18 thoughts on “Attenborough reads The Peregrine

  1. The hat tip really belongs to WEIT reader Dominic, who doesn’t have internet access at home but texted asking me to pass on the link to PCC(E).

  2. For beautiful writing about beautiful writing, I highly recommend the chapter on The Peregrine in Robert Macfarlane’s Landmarks.

  3. I was given to understand by my mother-in-law (RIP) that she played with David Attenborough when they were small children somewhere around Manchester. Apparently even then, his idea of playing was to go off into the woods and look for bugs. Given that she’s dead now, and was demented for a bit before that, I never had the opportunity to make any joking comment about the “right brother” (c.f. the Hitchens brothers, where there was certainly an extremely unfair separation between the ‘right’ one and, well, the one we’re left with).
    Nonetheless, said mother-in-law led a remarkable life, and possibly the least of her many achievements was to produce the daughter I met as a medical student at UCL in 1976. It is still the greatest pleasure of my life to wake up next to her (the daughter, not the dead mother-in-law! – you flaming perverts) each morning. But there we go. Such a sense of loss of individual knowledge and memories as we have to leave the party.

  4. I’ll have to check this out – it reminds me a bit of The Snow Leopard, one of my all time favorites (The Snow Leopard contains a lot of Buddhism, but also a lot of narrative about biology fieldwork… not usually my area but I felt positively invested in finding out whether the blue sheep is a sheep or a goat by the end!) A haunting nature odyssey sounds sort of perfect for the mood in the air right now.

  5. I was first alerted to The Peregrine by a Werner Herzog talk. Several online references….NYPL, Stanford talk, New Yorker…where he speaks with eloquence and passion about the book.

  6. I wonder how one could write such delicately observant prose! It feels like it is being written in situ, while still on foot on field and heather. I can’t imagine having this vivid imagination while sitting stooped over a manual typewriter in a cottage or tent.
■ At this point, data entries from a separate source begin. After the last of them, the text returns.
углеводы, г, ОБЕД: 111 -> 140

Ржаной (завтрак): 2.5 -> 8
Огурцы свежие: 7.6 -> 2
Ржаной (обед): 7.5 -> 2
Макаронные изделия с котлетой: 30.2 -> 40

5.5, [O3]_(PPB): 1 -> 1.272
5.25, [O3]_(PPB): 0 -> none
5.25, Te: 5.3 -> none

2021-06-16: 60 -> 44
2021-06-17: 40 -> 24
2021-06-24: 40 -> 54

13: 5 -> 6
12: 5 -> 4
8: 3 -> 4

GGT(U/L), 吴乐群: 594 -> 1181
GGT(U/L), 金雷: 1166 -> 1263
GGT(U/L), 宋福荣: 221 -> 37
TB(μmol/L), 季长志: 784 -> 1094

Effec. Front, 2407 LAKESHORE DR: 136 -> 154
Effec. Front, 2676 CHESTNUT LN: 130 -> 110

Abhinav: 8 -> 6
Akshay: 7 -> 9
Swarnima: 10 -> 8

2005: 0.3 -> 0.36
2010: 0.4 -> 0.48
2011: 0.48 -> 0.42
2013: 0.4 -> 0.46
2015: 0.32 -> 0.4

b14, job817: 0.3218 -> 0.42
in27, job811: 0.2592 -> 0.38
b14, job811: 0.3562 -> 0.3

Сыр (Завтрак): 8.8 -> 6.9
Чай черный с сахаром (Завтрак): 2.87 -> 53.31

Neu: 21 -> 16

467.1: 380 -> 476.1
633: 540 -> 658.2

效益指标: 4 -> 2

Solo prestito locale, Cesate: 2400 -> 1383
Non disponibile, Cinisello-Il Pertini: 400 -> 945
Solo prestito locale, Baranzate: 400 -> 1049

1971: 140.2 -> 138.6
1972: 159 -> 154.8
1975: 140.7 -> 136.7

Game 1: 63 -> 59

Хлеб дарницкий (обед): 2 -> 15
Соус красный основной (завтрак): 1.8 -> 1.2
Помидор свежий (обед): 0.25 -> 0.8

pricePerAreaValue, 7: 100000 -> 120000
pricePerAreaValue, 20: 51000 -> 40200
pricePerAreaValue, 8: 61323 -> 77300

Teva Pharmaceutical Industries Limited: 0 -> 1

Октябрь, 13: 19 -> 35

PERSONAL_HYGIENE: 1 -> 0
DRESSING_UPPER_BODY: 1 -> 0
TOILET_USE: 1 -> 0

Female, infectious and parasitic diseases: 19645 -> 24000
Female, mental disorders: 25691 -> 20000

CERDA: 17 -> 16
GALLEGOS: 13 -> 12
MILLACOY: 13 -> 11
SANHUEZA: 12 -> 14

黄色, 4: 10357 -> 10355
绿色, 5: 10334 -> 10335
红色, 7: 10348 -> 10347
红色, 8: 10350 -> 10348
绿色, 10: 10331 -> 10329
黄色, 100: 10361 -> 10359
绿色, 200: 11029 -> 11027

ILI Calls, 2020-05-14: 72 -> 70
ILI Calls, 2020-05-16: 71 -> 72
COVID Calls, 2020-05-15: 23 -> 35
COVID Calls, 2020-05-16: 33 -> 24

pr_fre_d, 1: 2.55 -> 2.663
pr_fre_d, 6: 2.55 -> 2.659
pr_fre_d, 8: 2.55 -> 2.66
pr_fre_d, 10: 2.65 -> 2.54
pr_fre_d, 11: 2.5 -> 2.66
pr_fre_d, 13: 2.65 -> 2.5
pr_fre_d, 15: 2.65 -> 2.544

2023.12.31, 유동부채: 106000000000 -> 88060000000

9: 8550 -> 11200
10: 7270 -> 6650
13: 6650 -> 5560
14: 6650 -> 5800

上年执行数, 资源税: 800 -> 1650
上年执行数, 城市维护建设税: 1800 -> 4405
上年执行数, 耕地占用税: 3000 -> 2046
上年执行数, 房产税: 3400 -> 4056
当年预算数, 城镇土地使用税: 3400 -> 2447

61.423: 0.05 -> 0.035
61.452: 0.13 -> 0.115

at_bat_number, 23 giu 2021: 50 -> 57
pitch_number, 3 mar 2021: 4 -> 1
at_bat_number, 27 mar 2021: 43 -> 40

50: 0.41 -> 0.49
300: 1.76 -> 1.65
  7. Thanks for the recommendation…just ordered it and will put it at the top of my ever growing “must read” stack of books. I started reading WEIT in 2012 I think, so your post in 2010 went unnoticed. I pretty much buy every book you recommend and haven’t been disappointed. This kinda reminds me of Helen Macdonald’s “H” Is for Hawk. Another nature book you recommended that was thoroughly engrossing; and I loved learning more about T.H. White.

  8. Alas, The Peregrine is also a favorite of the odious John Gary. But judging a book by (some of) its fans is never a good idea.

  9. Robert Macfarlane, mentioned above, may be the greatest writer on the natural landscapes today. Try wikipedia for a brief intro to his works, through last May.
    WARNING: if you are anything like me, you may find that there are now 5-6 more books that you just HAVE to read.

  10. Henry David Thoreau is rightly considered one of the great nature writers in the language, but my favorite sentence of his is this periodic one from Civil Disobedience, a masterpiece of rhetorical anti-climax:

    Seen from a lower point of view, the Constitution, with all its faults, is very good; the law and the courts are very respectable; even this State and this American government are, in many respects, very admirable and rare things, to be thankful for, such as a great many have described them; but seen from a point of view a little higher, they are what I have described them; seen from a higher still, and the highest, who shall say what they are, or that they are worth looking at or thinking of at all?

  11. As a child I had an audiobook of Attenborough reading Tarka The Otter. I loved it: all the qualities he has that make him such a great narrator applied perfectly to reading stories.